As Robert Verkaik (2005), Legal Affairs Correspondent for The Independent, writes "few doubt that without Mr Stephenson's efforts it would have been difficult for Harold Wilson's Labour government to bring in Britain's first anti-discrimination laws". The boycott paved the way for the Race Relations Act 1965 to be introduced by Parliament. The Act was introduced specifically with the goal of making racial discrimination in public places unlawful, finally banning the racist signs that greeted the Windrush generation upon arrival in the UK. The 1965 Act was subsequently reinforced by a 1968 Act of the same name, which extended the legislation’s remit to employment and housing, eventually culminating in the Equality Act 2010 which, in tandem with the Employment Rights Act 1996, governs the framework of unlawful racial discrimination in the workplace today.
As employment lawyers committed to justice and equality in the workplace, we can find in the struggle of campaigners like Paul Stephenson, the genesis of our drive to rid the employment relationship of discrimination. Nearly a year on from his passing, it is imperative we endeavour to build on his work and stand firm against the threat of any attempt to diminish it.
Lessons still to be learnt
The road to recognising and remedying workplace discrimination and injustice is a long one. Whilst enactments of legislation like the 1965, 1968, 1976 and 2010 Acts go some ways to removing some barriers and ceilings that exist to prevent the progression of Black employees, evidently the work is unfinished.
One example of this persisting injustice can be found in (the Prospective) Section 14 of the Equality Act 2010, a provision which remains unintroduced by Parliament. The stipulations of Section 14, if implemented, would serve to provide protection against discrimination on the basis of a combination of two relevant protected characteristics.

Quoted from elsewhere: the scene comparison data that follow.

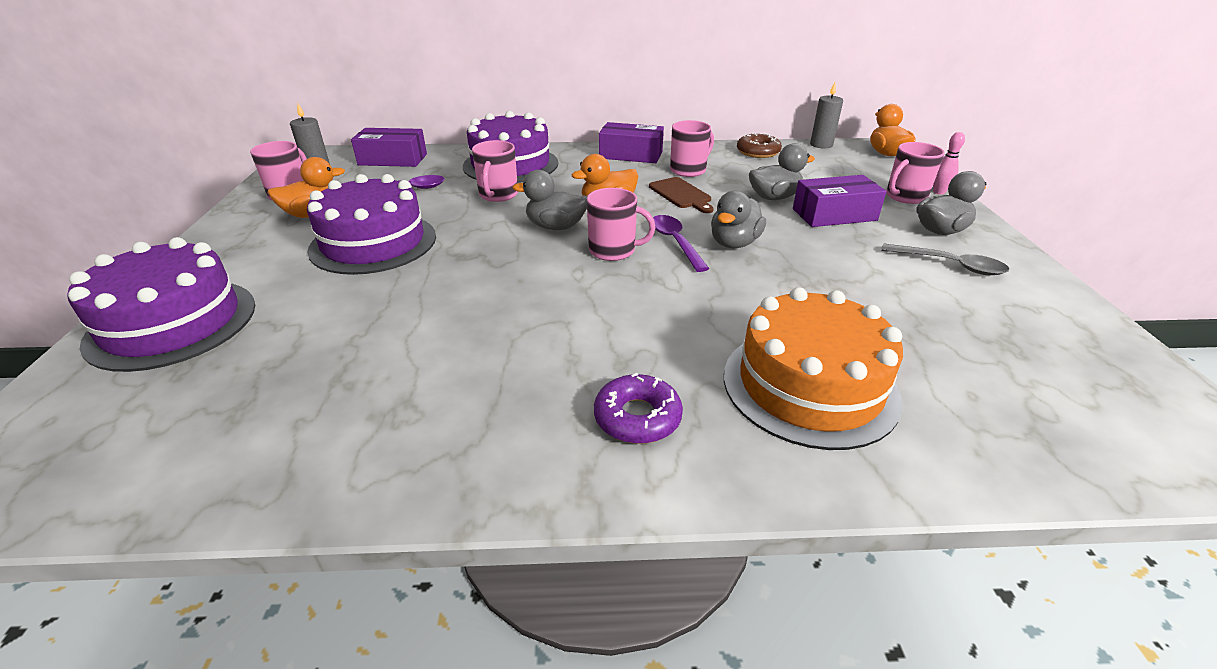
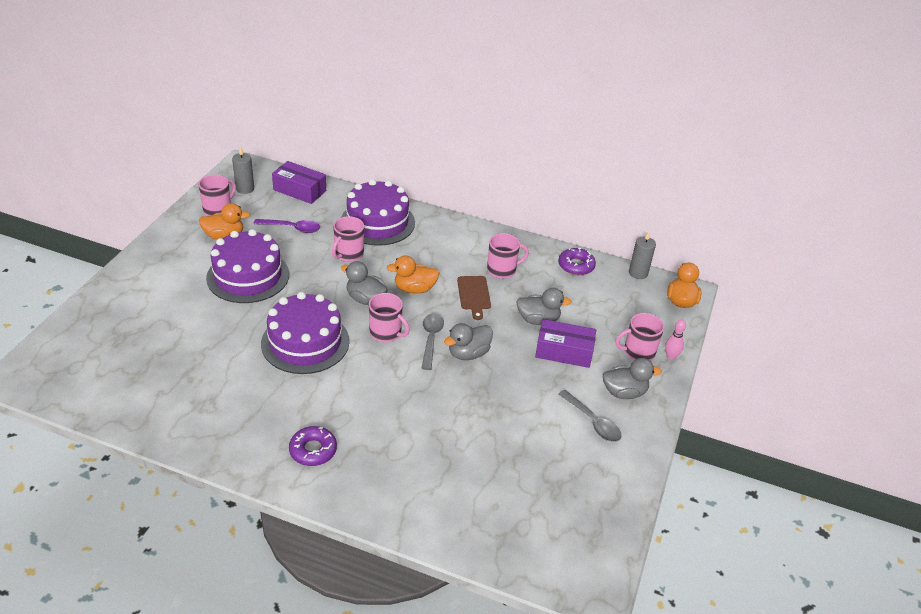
camera: 20 degrees right, 5 degrees up
(172, 323) = (122, 306): purple cake -> purple cake (305, 342)
(631, 155) = (473, 238): purple box -> none
(675, 242) = (431, 339): purple spoon -> grey spoon
(758, 152) = (576, 266): brown donut -> purple donut
(809, 385) = (414, 467): orange cake -> none

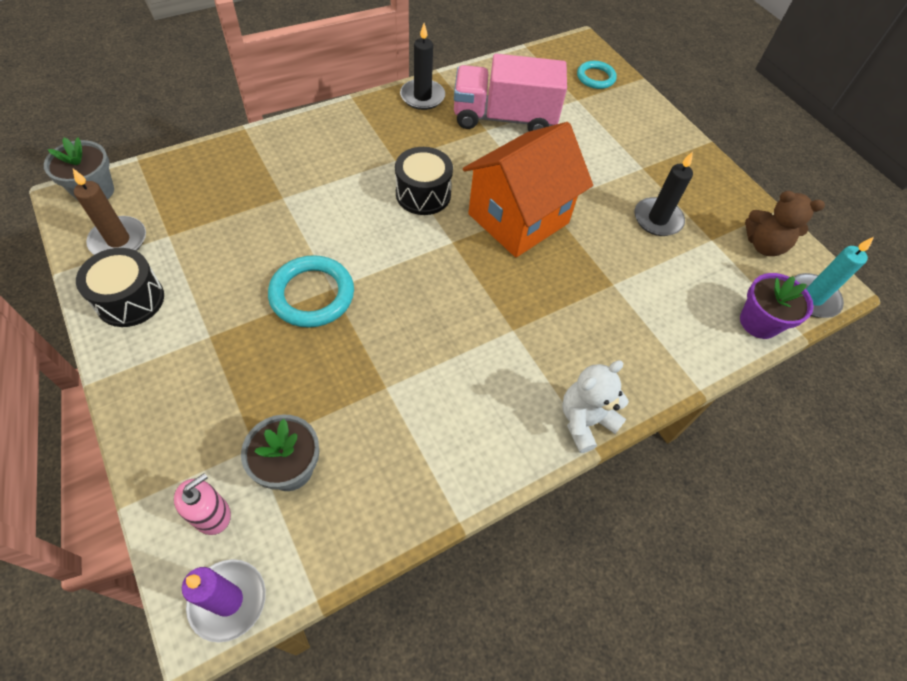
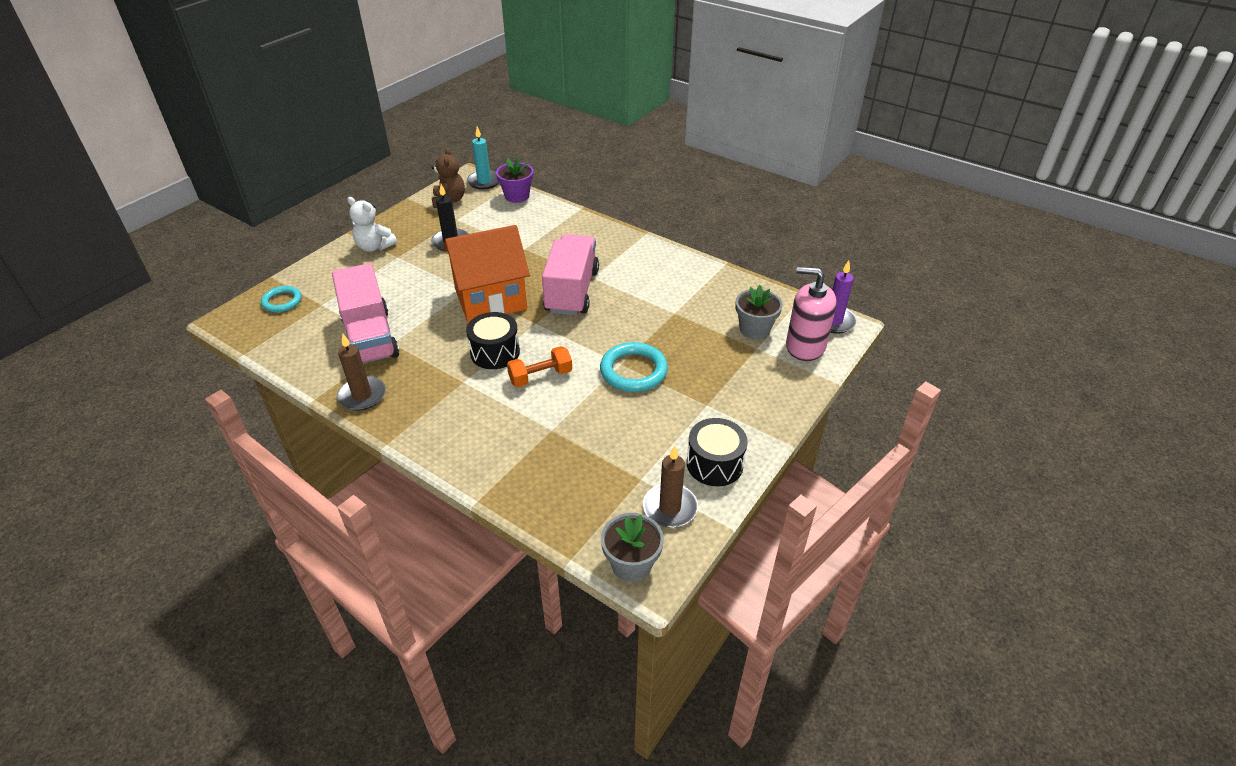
camera: 110 degrees left, 15 degrees down
(211, 514) = (805, 346): pink soap dispenser -> pink soap dispenser, size x1.75
(361, 215) = (540, 376): none -> orange dumbbell
(422, 97) = (362, 396): black candle -> brown candle
(493, 297) = (572, 291): none -> pink truck
(518, 218) = (490, 299): orange house -> orange house turned 45 degrees counterclockwise
(585, 421) = (633, 239): white teddy bear -> white teddy bear (374, 247)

Black women, as common victims of intersectional discrimination in the workplace, would stand to benefit immensely from a protective framework that recognises the prevalence of ‘overlapping’ discrimination. A hurdle that confronts Black women pursuing claims against their employer, however, is that the root cause of their discrimination is not the fact that they are, taken separately, Black or a woman, but a combination of these two protected characteristics. Taken alone, it is entirely conceivable that a Black woman may not be discriminated against on the basis of her sex or her race, which, inexplicably, leaves her with recourse against her employer who is racist or misogynistic, but perhaps not against her racist, misogynistic employer. Opting for a one-size-fits-all approach, the rigidity of the current legislative framework is as illogical as it wholly ignorant to the uniqueness of discrimination experienced by Black employees.
Injustices like this must be legislated for. Black History Month offers the chance to not only celebrate the Black civil rights campaigners like Paul Stephenson but also magnify and examine problems still to be addressed. Employment law must be a virtue and not a vice for the empowerment of the Black community in England. Rooted in the Black community of the Bristol Bus Boycott, employment law is a powerful vehicle that must be used for the betterment of not just the careers but lives of the Black community. Black History Month 2025 is the perfect opportunity to remember this.